И, в конце концов, Питер прав. Было трудно принимать в расчёт дерзость лорда Сейнт-Джорджа, не допуская мысли, что другие люди могут предположить, что она была в определённых отношениях с Питером, которые объясняют соответствующие отношения с его племянником. Это несомненно вызывало неловкость. Легко было говорить: «О, да. Я была немного знакома с ним и пошла проведать его, когда он был прикован к постели после автомобильной катастрофы». Она была не слишком огорчена возможным предположением мисс Хилльярд, что человек с сомнительной репутацией Харриет может позволить себе любые вольности. Но она действительно была против заключения, которое можно было сделать о Питере. После пяти лет терпеливой дружбы он заработал право лишь на то, чтобы смотреть, как его племянник с лёгкостью устраивает публичное представление, в результате которого сам Питер выглядит дураком. Но думать что-либо другое было бы просто ошибкой. Она поместила его в ненормальное положение, и она призналась себе, что оно было не слишком приятным.
Она легла спать, думая больше о другом человеке, чем о себе.
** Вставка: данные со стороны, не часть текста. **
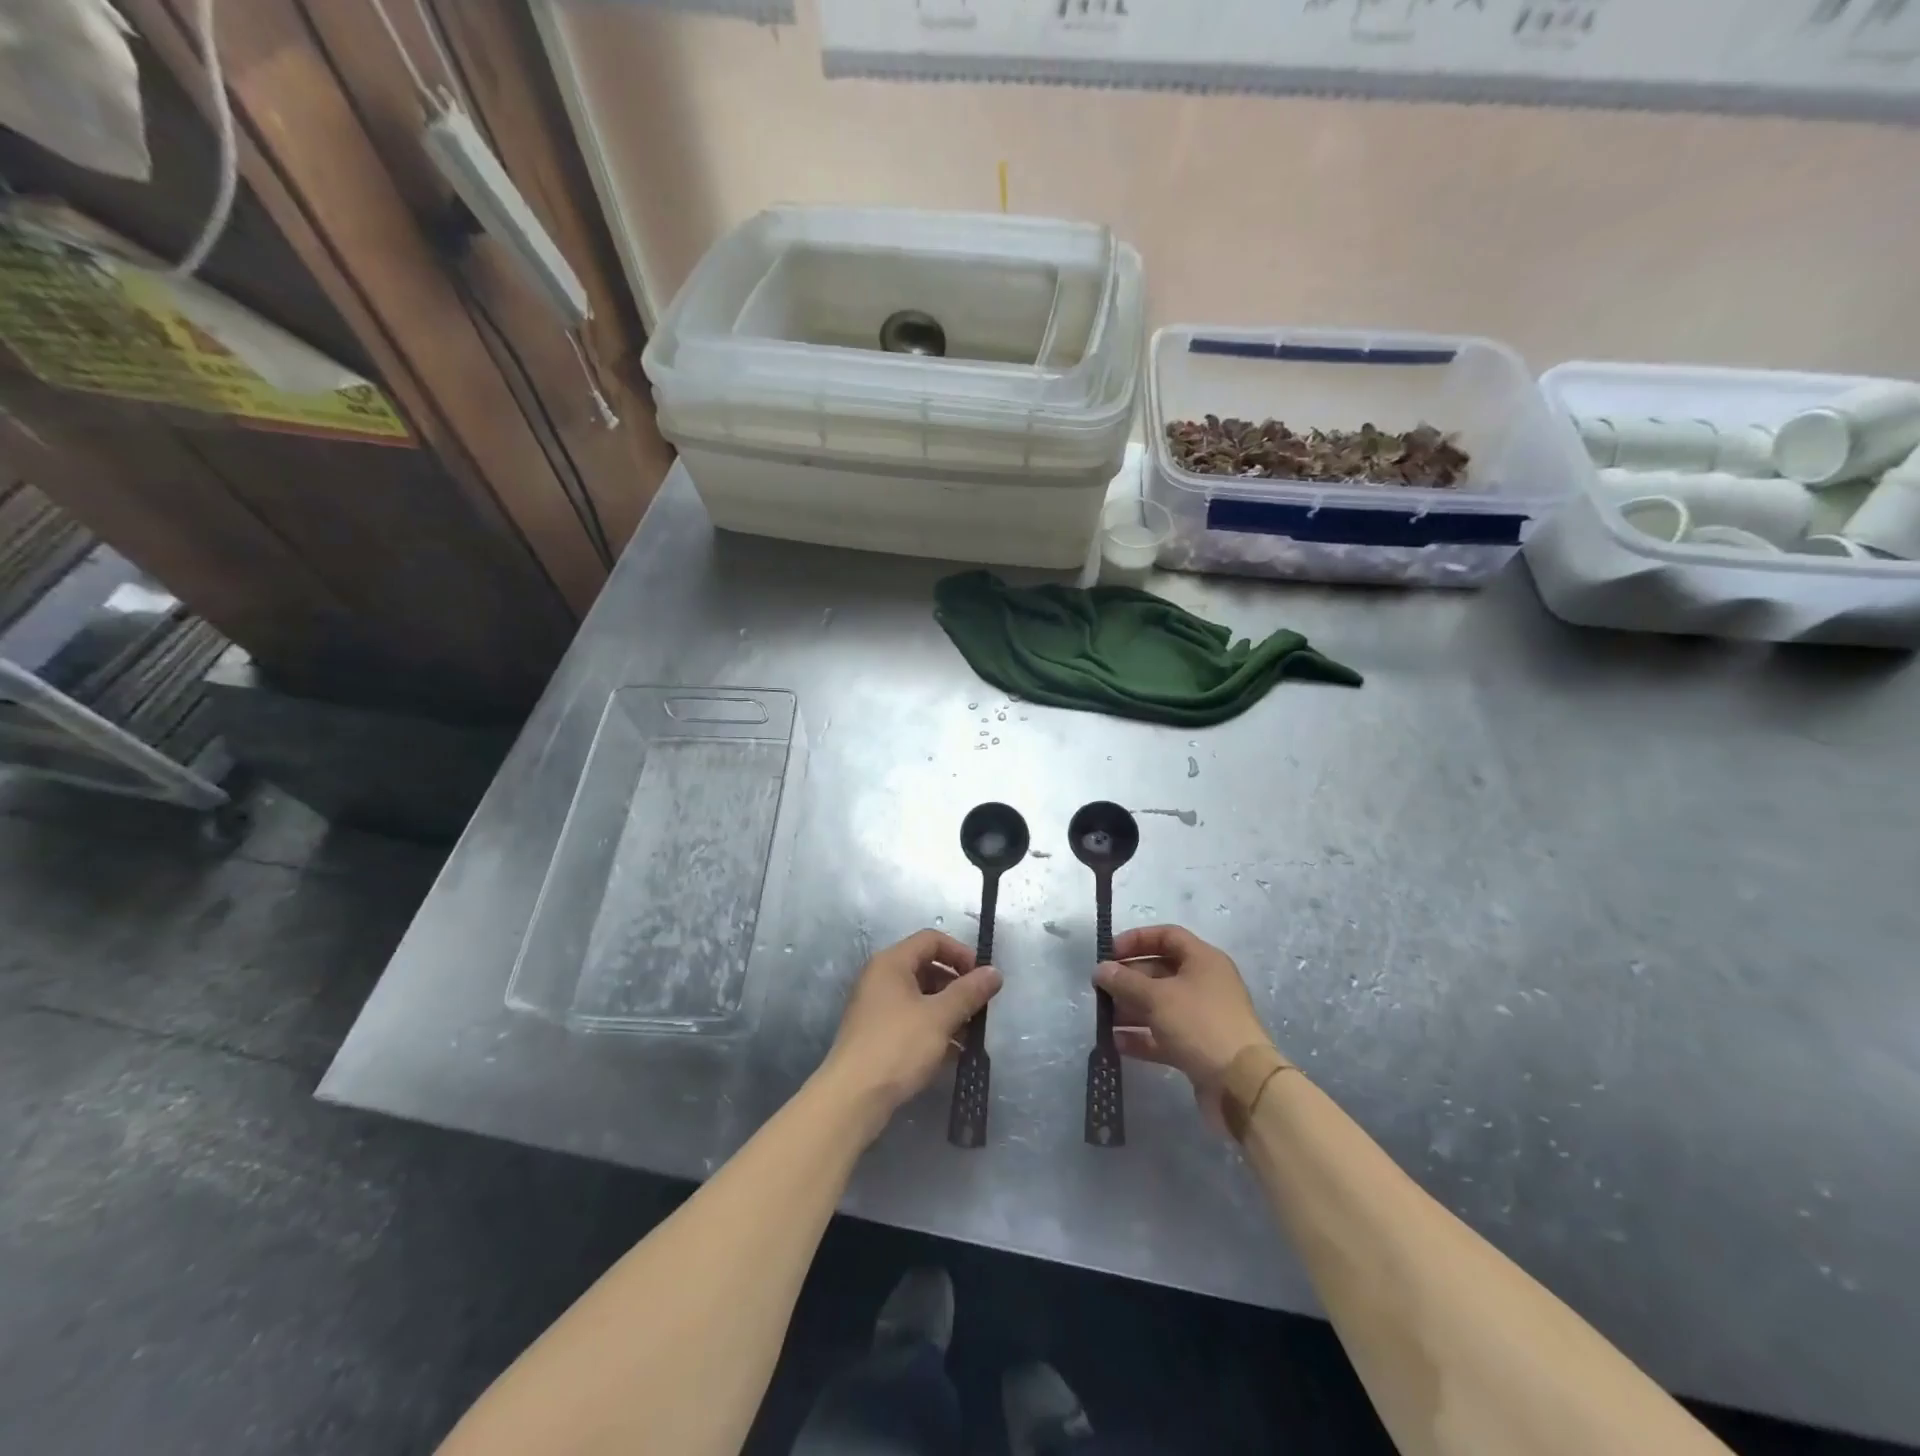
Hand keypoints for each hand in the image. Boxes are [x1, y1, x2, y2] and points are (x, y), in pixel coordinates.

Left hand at [822, 929, 1002, 1129]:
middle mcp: (881, 978)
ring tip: (971, 1034)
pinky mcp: (877, 1034)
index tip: (982, 977)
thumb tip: (995, 972)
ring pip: (920, 997)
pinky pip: (911, 1020)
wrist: (853, 1097)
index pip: (931, 940)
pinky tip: (953, 1052)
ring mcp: (876, 1007)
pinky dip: (933, 1028)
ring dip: (948, 1010)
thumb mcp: (939, 1017)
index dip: (960, 953)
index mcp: (892, 963)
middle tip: (980, 1007)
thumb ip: (969, 992)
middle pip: (926, 967)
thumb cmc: (898, 1046)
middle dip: (957, 985)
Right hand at [1095, 925, 1275, 1126]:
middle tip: (1101, 989)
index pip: (1167, 936)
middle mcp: (1205, 984)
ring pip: (1160, 1005)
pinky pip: (1164, 1035)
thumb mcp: (1157, 997)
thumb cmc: (1199, 1024)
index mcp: (1203, 960)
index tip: (1110, 953)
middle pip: (1160, 971)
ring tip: (1103, 1017)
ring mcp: (1202, 1017)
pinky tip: (1117, 1042)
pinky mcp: (1198, 1048)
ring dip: (1131, 1009)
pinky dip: (1142, 1036)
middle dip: (1129, 979)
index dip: (1137, 939)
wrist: (1241, 1085)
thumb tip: (1100, 969)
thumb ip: (1125, 981)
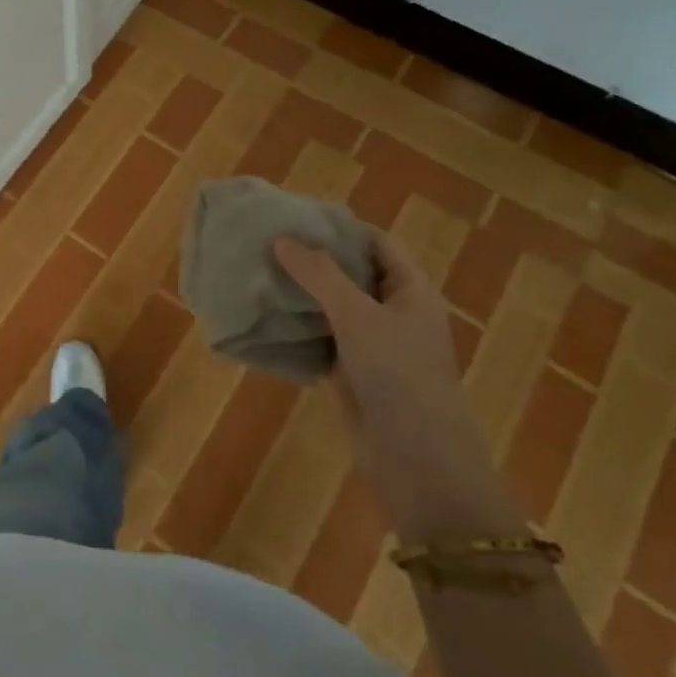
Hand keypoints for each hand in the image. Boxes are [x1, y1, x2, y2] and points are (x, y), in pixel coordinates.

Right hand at [274, 234, 469, 464]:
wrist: (416, 458)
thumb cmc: (398, 374)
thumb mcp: (358, 315)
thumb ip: (319, 275)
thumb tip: (282, 240)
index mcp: (411, 290)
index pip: (377, 243)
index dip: (341, 228)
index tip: (297, 218)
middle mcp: (394, 313)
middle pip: (352, 274)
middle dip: (314, 260)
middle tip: (267, 243)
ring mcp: (373, 345)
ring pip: (333, 308)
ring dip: (302, 295)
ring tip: (259, 274)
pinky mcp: (352, 373)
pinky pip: (322, 340)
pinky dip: (298, 329)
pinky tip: (265, 318)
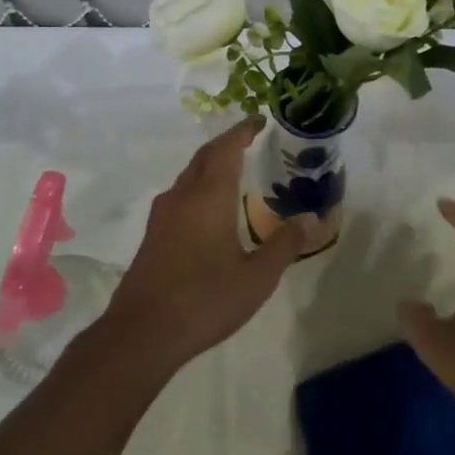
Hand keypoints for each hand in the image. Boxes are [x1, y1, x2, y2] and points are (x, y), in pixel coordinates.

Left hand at [98, 119, 312, 378]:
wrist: (142, 334)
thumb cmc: (204, 300)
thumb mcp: (257, 278)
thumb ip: (285, 245)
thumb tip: (312, 220)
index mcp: (208, 197)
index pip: (225, 149)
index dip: (242, 131)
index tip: (259, 121)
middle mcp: (182, 197)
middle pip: (204, 157)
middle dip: (227, 144)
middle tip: (251, 141)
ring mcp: (162, 216)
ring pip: (189, 177)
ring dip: (211, 166)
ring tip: (235, 171)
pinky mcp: (153, 236)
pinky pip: (180, 196)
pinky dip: (200, 187)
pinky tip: (211, 210)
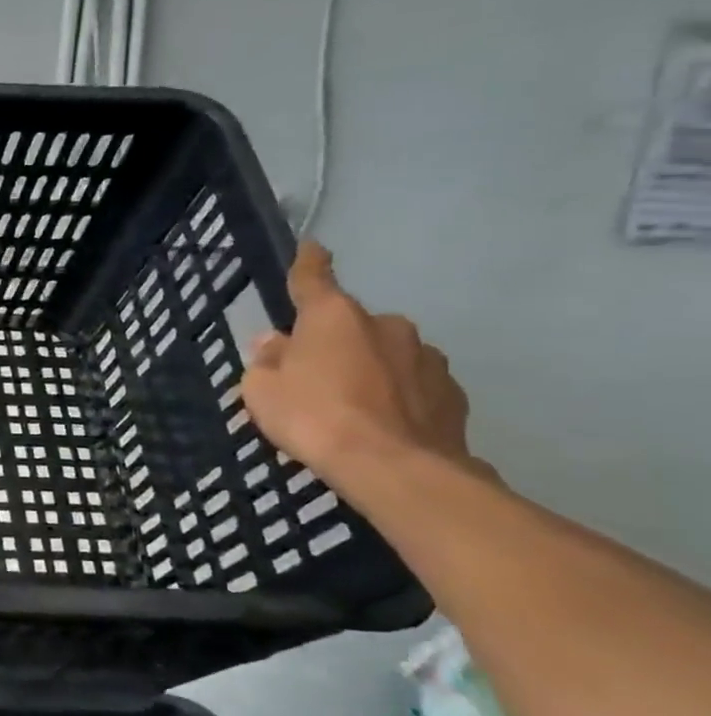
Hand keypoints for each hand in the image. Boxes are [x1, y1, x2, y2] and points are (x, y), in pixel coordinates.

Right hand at [240, 241, 488, 484]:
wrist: (395, 469)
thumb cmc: (314, 418)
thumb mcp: (262, 391)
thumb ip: (267, 362)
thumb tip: (276, 344)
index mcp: (334, 317)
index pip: (314, 278)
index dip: (309, 262)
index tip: (312, 247)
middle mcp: (385, 325)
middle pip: (349, 325)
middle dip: (333, 342)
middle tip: (311, 375)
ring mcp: (426, 357)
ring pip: (385, 354)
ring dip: (367, 368)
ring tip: (349, 406)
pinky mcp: (452, 392)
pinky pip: (412, 384)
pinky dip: (395, 395)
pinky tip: (381, 423)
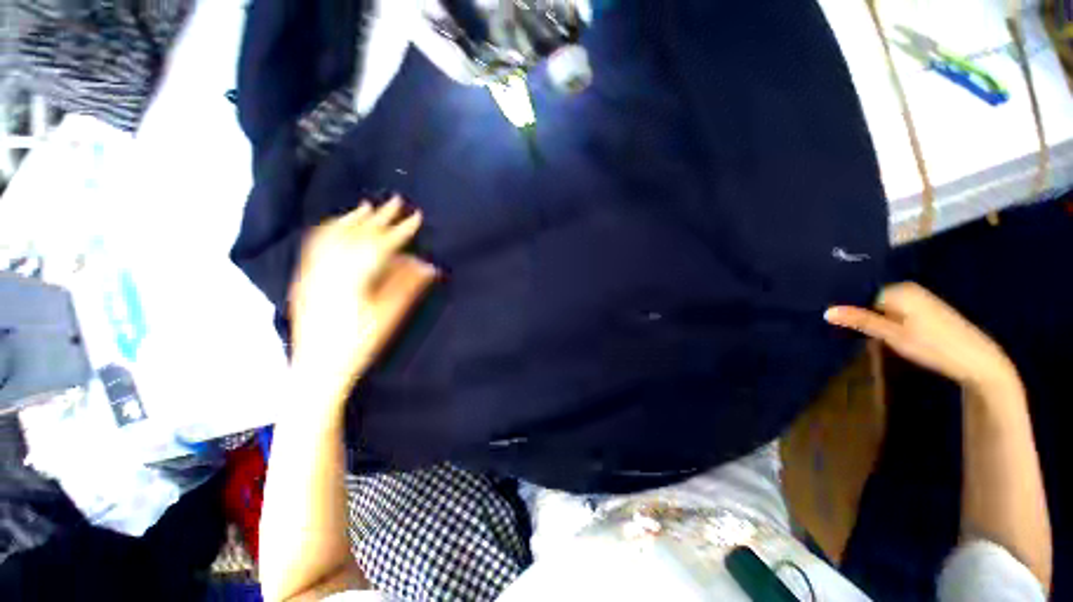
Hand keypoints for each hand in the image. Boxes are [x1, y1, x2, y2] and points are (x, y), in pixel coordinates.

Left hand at [289, 196, 437, 398]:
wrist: (318, 367)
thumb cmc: (360, 344)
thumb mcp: (390, 315)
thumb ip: (408, 286)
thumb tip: (428, 264)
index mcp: (355, 278)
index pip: (382, 245)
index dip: (401, 229)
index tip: (416, 216)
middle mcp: (330, 268)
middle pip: (357, 234)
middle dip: (380, 217)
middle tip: (396, 200)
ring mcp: (313, 271)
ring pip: (333, 235)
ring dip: (353, 218)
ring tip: (368, 205)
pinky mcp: (304, 277)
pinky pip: (316, 245)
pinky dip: (330, 229)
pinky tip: (337, 224)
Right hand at [825, 283, 1017, 393]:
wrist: (978, 361)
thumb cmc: (934, 346)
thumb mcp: (893, 335)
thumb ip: (861, 321)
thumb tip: (826, 311)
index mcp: (899, 290)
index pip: (860, 293)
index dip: (845, 306)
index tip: (829, 320)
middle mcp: (907, 289)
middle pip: (870, 299)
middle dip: (856, 312)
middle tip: (839, 329)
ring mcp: (917, 299)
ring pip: (881, 306)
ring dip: (869, 319)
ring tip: (853, 333)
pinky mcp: (923, 311)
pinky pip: (893, 311)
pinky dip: (883, 321)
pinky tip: (878, 334)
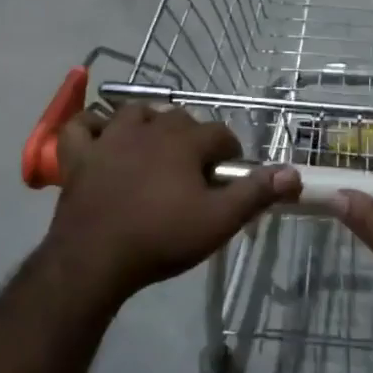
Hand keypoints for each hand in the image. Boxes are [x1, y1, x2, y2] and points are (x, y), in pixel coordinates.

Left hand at [46, 104, 299, 304]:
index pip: (220, 134)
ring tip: (155, 148)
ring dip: (149, 123)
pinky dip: (91, 126)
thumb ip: (255, 193)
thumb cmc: (161, 238)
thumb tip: (292, 172)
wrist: (95, 259)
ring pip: (135, 113)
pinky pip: (82, 126)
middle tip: (195, 172)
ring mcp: (110, 138)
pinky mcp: (79, 155)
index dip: (230, 153)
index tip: (229, 177)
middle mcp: (149, 128)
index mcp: (184, 141)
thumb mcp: (218, 221)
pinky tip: (100, 136)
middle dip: (193, 139)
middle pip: (180, 119)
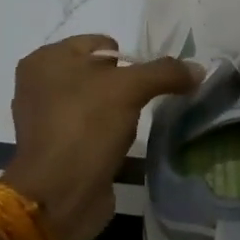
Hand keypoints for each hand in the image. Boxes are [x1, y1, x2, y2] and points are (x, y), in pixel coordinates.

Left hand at [2, 35, 196, 239]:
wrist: (57, 195)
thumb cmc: (86, 126)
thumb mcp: (131, 89)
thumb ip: (166, 72)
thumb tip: (199, 69)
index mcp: (46, 59)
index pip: (102, 44)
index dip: (129, 60)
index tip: (146, 83)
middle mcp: (40, 84)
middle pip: (100, 73)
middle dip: (125, 87)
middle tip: (141, 104)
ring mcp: (46, 118)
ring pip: (97, 103)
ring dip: (119, 113)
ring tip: (132, 129)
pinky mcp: (57, 148)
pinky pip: (92, 130)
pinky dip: (108, 135)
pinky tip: (122, 148)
Но это лишь доказывает, что даже не очень значительная поэзия способна приносить пользу.
Следующим вечером произошли странные и зловещие события.
Харриет пошла на заранее запланированный обед к своей сомервилльской подруге, где намечалась встреча с выдающимся писателем, который занимался серединой викторианского периода и от которого она надеялась получить полезную информации о Ле Фаню. Она сидела в комнате подруги вместе приблизительно с полудюжиной человек, пришедших выразить уважение писателю, когда зазвонил телефон.
— О, мисс Вейн, — сказал хозяйка. — Вас просит кто-то из Шрусбери.
Харриет извинилась перед выдающимся гостем и вышла в маленький вестибюль, где стоял телефон.
— Алло!
— Это мисс Вейн? — ответил голос, который она не смогла узнать.
— Да, кто говорит?
— Это из колледжа Шрусбери. Не могли бы вы срочно прийти. Было ещё одно происшествие.